We find that out in section IX: "Moral questions immediately present themselves as questions whose solution cannot wait for sensible proof. A moral question is a question not of what sensibly exists, but of what is good, or would be good if it did exist. Science can tell us what exists; but to compare the worths, both of what exists and of what does not exist, we must consult not science, but what Pascal [he of the infamous wager] calls our heart." I was with James right until the end, and then he blew it. That's right, science can provides us with facts, not values (pace Sam Harris), but that is why we've got philosophy. Philosophy, not religious, my dear Will!

In the same section James attempts to validate his faith in faith, but the examples are lacking: "Who gains promotions, boons, appointments, but the man in whose life they are seen to play the part of live hypotheses, who discounts them, sacrifices other things for their sake before they have come, and takes risks for them in advance? His faith acts on the powers above him as a claim, and creates its own verification." Granted, those achievements are facilitated by one's optimism in one's abilities, but the outcome is in fact always a matter of the usual suspects: effort, skill, and luck. Faith, in James' sense, simply doesn't enter into it.

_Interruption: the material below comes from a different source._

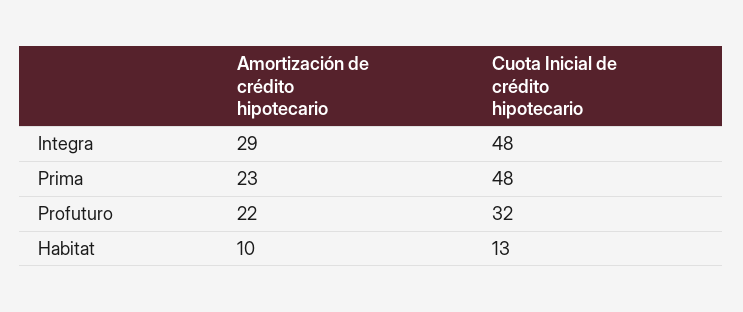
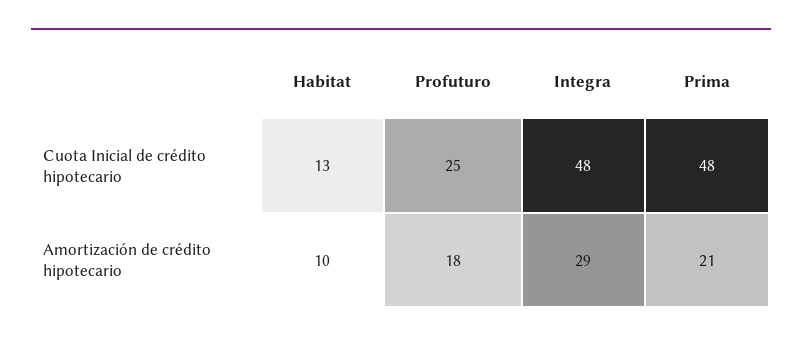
Amortización de crédito hipotecario, Prima: 23 -> 21
Amortización de crédito hipotecario, Profuturo: 22 -> 18
Cuota Inicial de crédito hipotecario, Profuturo: 32 -> 25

Finally, we get to section X, which is supposed to deliver the punchline. Prepare yourself to be sorely disappointed. James admits that "religion" is a pretty vague category, as there are countless religions and even more (contradictory) religious beliefs. So he needs to abstract things to a high degree if his defense of faith isn't going to be too tied to any specific doctrine, on which he is not apparently willing to bet his (eternal) life. I am quoting the next bit in full because I do not wish to give the impression that I am shortchanging him:

"Religion says essentially two things. First, she says that the best things are the more eternal things, the overlapping things, the things in the universe that throw the last stone, so to speak, and say the final word. 'Perfection is eternal' - this phrase of Charles Secretan seems a good way of putting this first affirmation of religion, an affirmation which obviously cannot yet be verified scientifically at all. The second affirmation of religion is that we are better off even now if we believe her first affirmation to be true."

Holy crap! Of course science cannot verify the first tenet of religion: it is meaningless! What exactly could one "mean" by the utterance that the best things are the more eternal and overlapping things, the things that say the final word? What word? Overlapping with what? How does anyone know anything about these "things"? What "are" these things?

And the following bit is absolutely precious: "We cannot escape the issue by remaining sceptical and waiting for more light, because, although we do avoid error in that way if religion be untrue, we lose the good, if it be true, just as certainly as if we positively chose to disbelieve. It is as if a man should hesitate indefinitely to ask a certain woman to marry him because he was not perfectly sure that she would prove an angel after he brought her home. Would he not cut himself off from that particular angel-possibility as decisively as if he went and married some one else?" Setting aside for a moment the potentially sexist tone of the remark, yes, the man would cut himself off from that "angel-possibility," but the situation is not at all analogous to that of religion (not to mention that the man might conceivably be happier without any angels around - again, beware of false dichotomies!). The man knows pretty much what he is likely to gain or loose by his decision, and even by his indecision, but we still have not been told by James what exactly it is that we would lose by not believing. The chance of being thrown one last stone by the universe, perhaps? Thanks, I'll pass.